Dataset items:
──────────
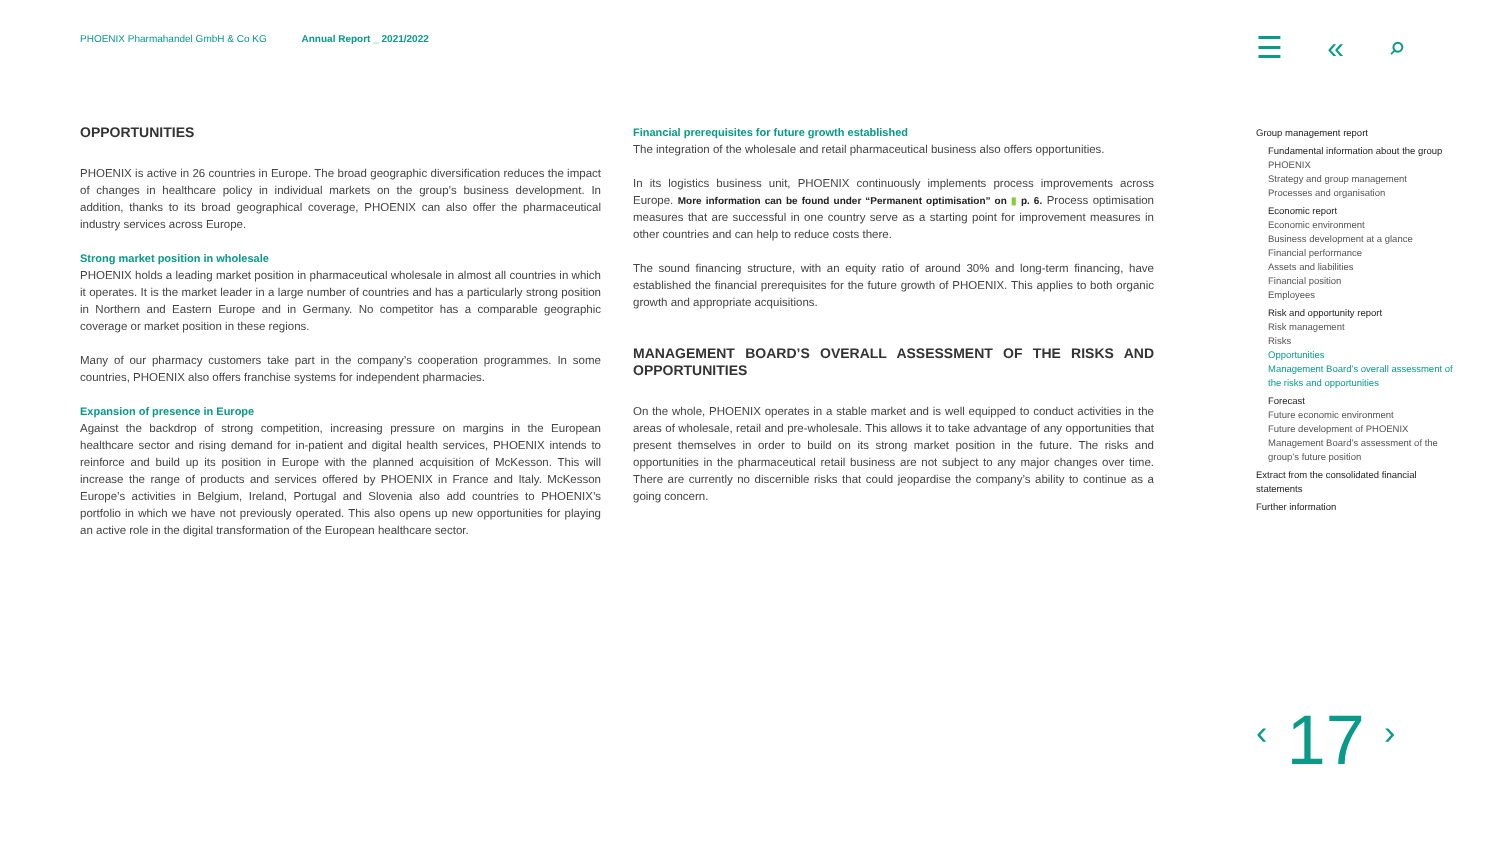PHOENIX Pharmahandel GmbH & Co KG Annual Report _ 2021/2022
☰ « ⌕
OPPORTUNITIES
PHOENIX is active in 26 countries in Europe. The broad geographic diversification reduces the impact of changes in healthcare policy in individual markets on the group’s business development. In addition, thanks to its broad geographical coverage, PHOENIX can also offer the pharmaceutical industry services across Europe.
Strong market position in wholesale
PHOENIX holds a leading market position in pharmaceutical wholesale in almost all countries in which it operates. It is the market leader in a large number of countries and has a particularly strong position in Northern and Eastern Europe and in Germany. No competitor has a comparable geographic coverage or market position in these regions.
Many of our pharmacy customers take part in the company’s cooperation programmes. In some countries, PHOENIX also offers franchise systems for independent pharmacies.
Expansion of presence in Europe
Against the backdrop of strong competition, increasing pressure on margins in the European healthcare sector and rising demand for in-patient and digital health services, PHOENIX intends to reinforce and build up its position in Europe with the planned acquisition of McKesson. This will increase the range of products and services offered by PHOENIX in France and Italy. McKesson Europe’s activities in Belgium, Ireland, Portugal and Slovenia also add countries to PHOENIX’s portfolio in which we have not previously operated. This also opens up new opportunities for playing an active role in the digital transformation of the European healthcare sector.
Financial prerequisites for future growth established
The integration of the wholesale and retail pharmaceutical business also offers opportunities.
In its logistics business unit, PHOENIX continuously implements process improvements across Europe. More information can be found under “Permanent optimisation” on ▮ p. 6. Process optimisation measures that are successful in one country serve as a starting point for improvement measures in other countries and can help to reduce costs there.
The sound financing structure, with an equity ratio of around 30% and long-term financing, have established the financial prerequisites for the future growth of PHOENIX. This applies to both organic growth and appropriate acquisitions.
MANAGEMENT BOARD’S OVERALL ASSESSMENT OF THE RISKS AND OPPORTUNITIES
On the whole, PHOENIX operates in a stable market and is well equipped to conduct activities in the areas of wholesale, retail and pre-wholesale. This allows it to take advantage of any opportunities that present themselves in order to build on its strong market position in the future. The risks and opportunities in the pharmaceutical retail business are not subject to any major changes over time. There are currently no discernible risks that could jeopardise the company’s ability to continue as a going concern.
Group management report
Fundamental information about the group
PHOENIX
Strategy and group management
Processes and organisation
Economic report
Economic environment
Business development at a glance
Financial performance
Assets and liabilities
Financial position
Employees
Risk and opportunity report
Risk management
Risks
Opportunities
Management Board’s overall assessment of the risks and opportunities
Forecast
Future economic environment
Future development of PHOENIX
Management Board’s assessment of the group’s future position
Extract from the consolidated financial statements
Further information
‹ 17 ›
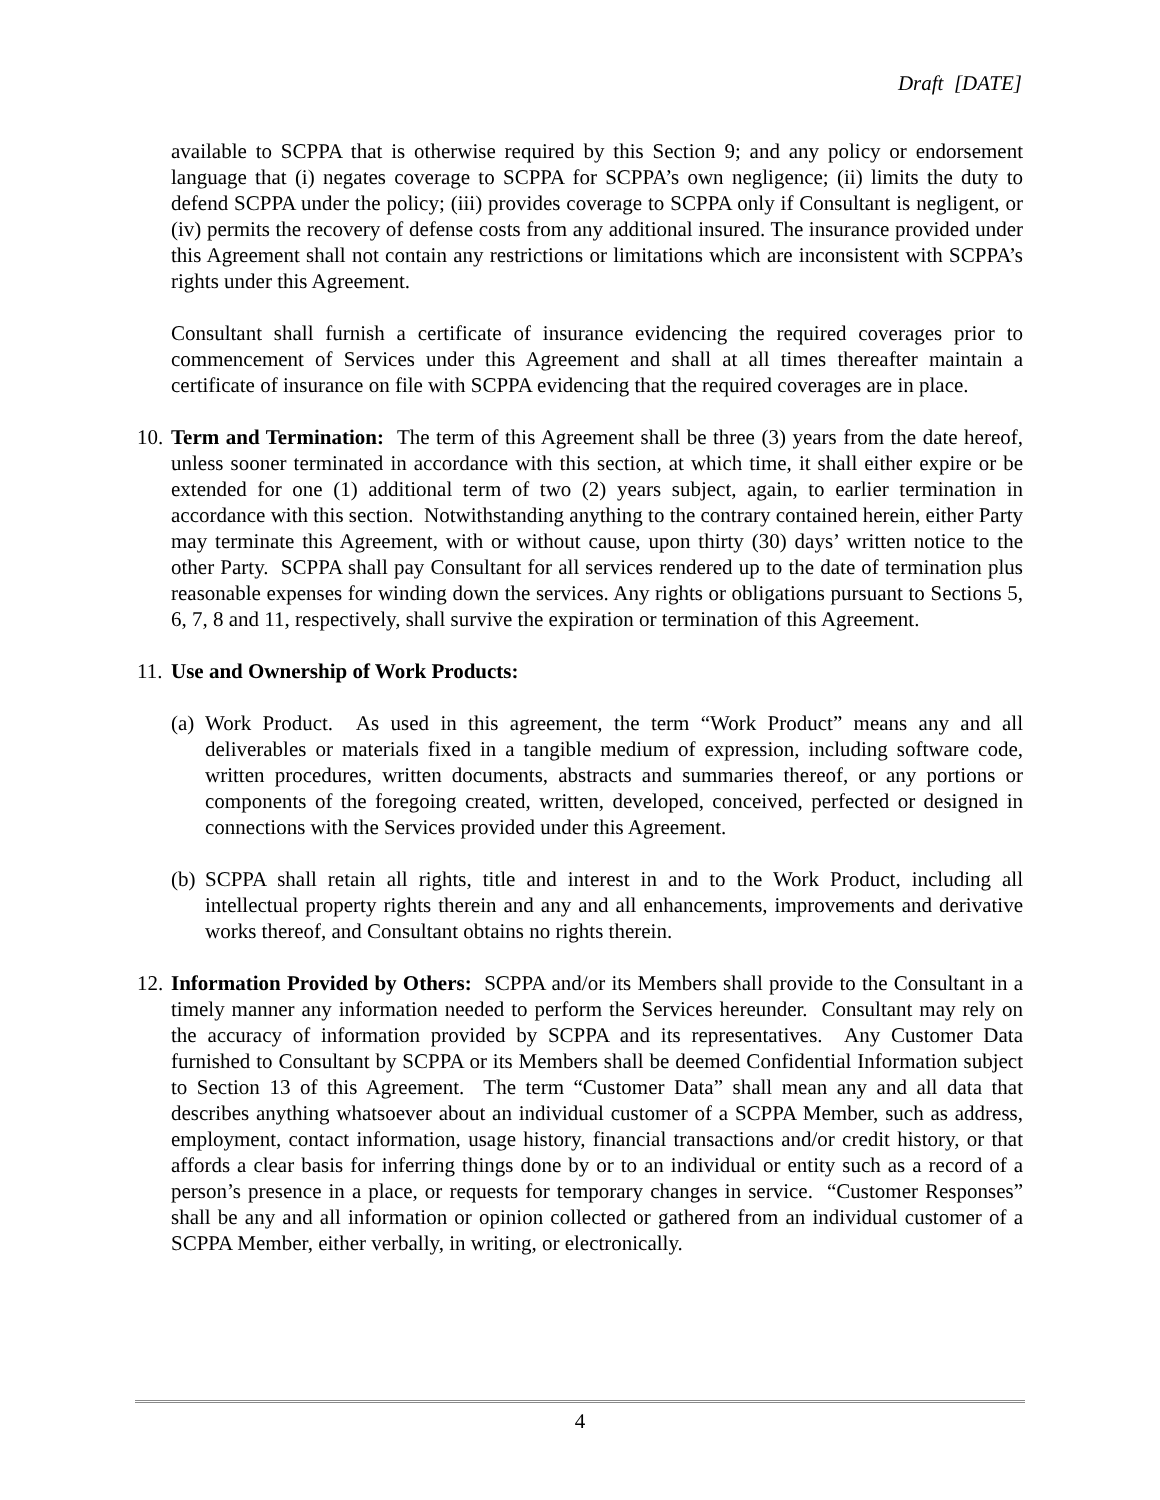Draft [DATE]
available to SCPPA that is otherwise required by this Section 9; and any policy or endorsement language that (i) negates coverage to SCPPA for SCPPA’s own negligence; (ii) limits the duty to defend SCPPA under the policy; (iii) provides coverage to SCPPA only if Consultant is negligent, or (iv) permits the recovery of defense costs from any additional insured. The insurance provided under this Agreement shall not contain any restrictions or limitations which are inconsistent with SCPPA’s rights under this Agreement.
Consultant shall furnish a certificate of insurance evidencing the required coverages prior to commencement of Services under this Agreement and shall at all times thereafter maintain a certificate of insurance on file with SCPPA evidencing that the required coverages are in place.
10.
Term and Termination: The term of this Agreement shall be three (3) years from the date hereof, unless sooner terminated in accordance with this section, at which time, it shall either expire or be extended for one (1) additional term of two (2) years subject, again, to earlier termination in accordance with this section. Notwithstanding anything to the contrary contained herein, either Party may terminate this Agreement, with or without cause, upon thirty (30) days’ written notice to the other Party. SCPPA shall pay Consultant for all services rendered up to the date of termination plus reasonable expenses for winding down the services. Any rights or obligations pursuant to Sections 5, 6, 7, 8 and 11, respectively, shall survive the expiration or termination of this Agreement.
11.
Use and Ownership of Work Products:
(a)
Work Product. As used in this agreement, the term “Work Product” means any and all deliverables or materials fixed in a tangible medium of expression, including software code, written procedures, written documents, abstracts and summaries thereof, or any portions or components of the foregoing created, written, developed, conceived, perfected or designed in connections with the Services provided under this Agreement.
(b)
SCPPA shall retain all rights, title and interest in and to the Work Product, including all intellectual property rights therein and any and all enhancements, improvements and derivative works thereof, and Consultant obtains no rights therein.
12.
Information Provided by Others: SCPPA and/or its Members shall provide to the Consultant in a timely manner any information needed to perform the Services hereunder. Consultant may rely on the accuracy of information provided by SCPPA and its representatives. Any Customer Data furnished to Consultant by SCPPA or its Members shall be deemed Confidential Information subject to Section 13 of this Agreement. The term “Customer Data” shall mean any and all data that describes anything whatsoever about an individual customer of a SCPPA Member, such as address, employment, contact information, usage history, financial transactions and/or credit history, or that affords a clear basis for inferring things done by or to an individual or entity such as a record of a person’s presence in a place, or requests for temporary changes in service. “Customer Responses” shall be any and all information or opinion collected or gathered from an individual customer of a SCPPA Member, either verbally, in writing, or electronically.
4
──────────
- **What you are asked to do**:
Transcribe each record exactly as it stands, setting aside any pictures.

- **Response**:
PHOENIX Pharmahandel GmbH & Co KG Annual Report _ 2021/2022
☰ « ⌕
OPPORTUNITIES
PHOENIX is active in 26 countries in Europe. The broad geographic diversification reduces the impact of changes in healthcare policy in individual markets on the group’s business development. In addition, thanks to its broad geographical coverage, PHOENIX can also offer the pharmaceutical industry services across Europe.
Strong market position in wholesale
PHOENIX holds a leading market position in pharmaceutical wholesale in almost all countries in which it operates. It is the market leader in a large number of countries and has a particularly strong position in Northern and Eastern Europe and in Germany. No competitor has a comparable geographic coverage or market position in these regions.
Many of our pharmacy customers take part in the company’s cooperation programmes. In some countries, PHOENIX also offers franchise systems for independent pharmacies.
Expansion of presence in Europe
Against the backdrop of strong competition, increasing pressure on margins in the European healthcare sector and rising demand for in-patient and digital health services, PHOENIX intends to reinforce and build up its position in Europe with the planned acquisition of McKesson. This will increase the range of products and services offered by PHOENIX in France and Italy. McKesson Europe’s activities in Belgium, Ireland, Portugal and Slovenia also add countries to PHOENIX’s portfolio in which we have not previously operated. This also opens up new opportunities for playing an active role in the digital transformation of the European healthcare sector.
Financial prerequisites for future growth established
The integration of the wholesale and retail pharmaceutical business also offers opportunities.
In its logistics business unit, PHOENIX continuously implements process improvements across Europe. More information can be found under “Permanent optimisation” on ▮ p. 6. Process optimisation measures that are successful in one country serve as a starting point for improvement measures in other countries and can help to reduce costs there.
The sound financing structure, with an equity ratio of around 30% and long-term financing, have established the financial prerequisites for the future growth of PHOENIX. This applies to both organic growth and appropriate acquisitions.
MANAGEMENT BOARD’S OVERALL ASSESSMENT OF THE RISKS AND OPPORTUNITIES
On the whole, PHOENIX operates in a stable market and is well equipped to conduct activities in the areas of wholesale, retail and pre-wholesale. This allows it to take advantage of any opportunities that present themselves in order to build on its strong market position in the future. The risks and opportunities in the pharmaceutical retail business are not subject to any major changes over time. There are currently no discernible risks that could jeopardise the company’s ability to continue as a going concern.
Group management report
Fundamental information about the group
PHOENIX
Strategy and group management
Processes and organisation
Economic report
Economic environment
Business development at a glance
Financial performance
Assets and liabilities
Financial position
Employees
Risk and opportunity report
Risk management
Risks
Opportunities
Management Board’s overall assessment of the risks and opportunities
Forecast
Future economic environment
Future development of PHOENIX
Management Board’s assessment of the group’s future position
Extract from the consolidated financial statements
Further information
‹ 17 ›
Draft [DATE]
available to SCPPA that is otherwise required by this Section 9; and any policy or endorsement language that (i) negates coverage to SCPPA for SCPPA’s own negligence; (ii) limits the duty to defend SCPPA under the policy; (iii) provides coverage to SCPPA only if Consultant is negligent, or (iv) permits the recovery of defense costs from any additional insured. The insurance provided under this Agreement shall not contain any restrictions or limitations which are inconsistent with SCPPA’s rights under this Agreement.
Consultant shall furnish a certificate of insurance evidencing the required coverages prior to commencement of Services under this Agreement and shall at all times thereafter maintain a certificate of insurance on file with SCPPA evidencing that the required coverages are in place.
10.
Term and Termination: The term of this Agreement shall be three (3) years from the date hereof, unless sooner terminated in accordance with this section, at which time, it shall either expire or be extended for one (1) additional term of two (2) years subject, again, to earlier termination in accordance with this section. Notwithstanding anything to the contrary contained herein, either Party may terminate this Agreement, with or without cause, upon thirty (30) days’ written notice to the other Party. SCPPA shall pay Consultant for all services rendered up to the date of termination plus reasonable expenses for winding down the services. Any rights or obligations pursuant to Sections 5, 6, 7, 8 and 11, respectively, shall survive the expiration or termination of this Agreement.
11.
Use and Ownership of Work Products:
(a)
Work Product. As used in this agreement, the term “Work Product” means any and all deliverables or materials fixed in a tangible medium of expression, including software code, written procedures, written documents, abstracts and summaries thereof, or any portions or components of the foregoing created, written, developed, conceived, perfected or designed in connections with the Services provided under this Agreement.
(b)
SCPPA shall retain all rights, title and interest in and to the Work Product, including all intellectual property rights therein and any and all enhancements, improvements and derivative works thereof, and Consultant obtains no rights therein.
12.
Information Provided by Others: SCPPA and/or its Members shall provide to the Consultant in a timely manner any information needed to perform the Services hereunder. Consultant may rely on the accuracy of information provided by SCPPA and its representatives. Any Customer Data furnished to Consultant by SCPPA or its Members shall be deemed Confidential Information subject to Section 13 of this Agreement. The term “Customer Data” shall mean any and all data that describes anything whatsoever about an individual customer of a SCPPA Member, such as address, employment, contact information, usage history, financial transactions and/or credit history, or that affords a clear basis for inferring things done by or to an individual or entity such as a record of a person’s presence in a place, or requests for temporary changes in service. “Customer Responses” shall be any and all information or opinion collected or gathered from an individual customer of a SCPPA Member, either verbally, in writing, or electronically.
4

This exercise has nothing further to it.